As university counsel, Wessel supervises and directs all legal services performed on behalf of the university, overseeing a team of about 20 attorneys in Ithaca and at Weill Cornell Medicine in New York City. She also provides governance advice to the Board of Trustees.

Wessel reorganized the Office of University Counsel and has hired 10 attorneys during her tenure. She has led the university’s handling of complex litigation, regulatory and government enforcement matters; worked to strengthen Cornell’s diversity programs; and overseen its participation in multiple amicus briefs with peer institutions, some filed with the U.S. Supreme Court.

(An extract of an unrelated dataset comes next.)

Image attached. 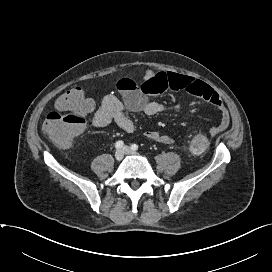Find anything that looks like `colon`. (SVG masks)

Wessel joined Cornell from Virginia Commonwealth University, where she served as university counsel and senior assistant attorney general for the Commonwealth of Virginia. Before that she was associate university counsel at the University of Virginia, where she was also an adjunct professor. She previously served as chief deputy city attorney for the City of Portland, Oregon, and as a section chief and assistant attorney general at the Massachusetts Department of Justice.

She received her J.D. from Boston University and her bachelor’s degree from Swarthmore College.

Wessel and her husband plan to return to Charlottesville, Virginia, where they lived for more than 15 years earlier in her career.

“I’ve had an amazing opportunity to be here at Cornell and to work for President Pollack and with many wonderful colleagues,” she said, “and I am delighted that I have the whole next year to continue to support the university.”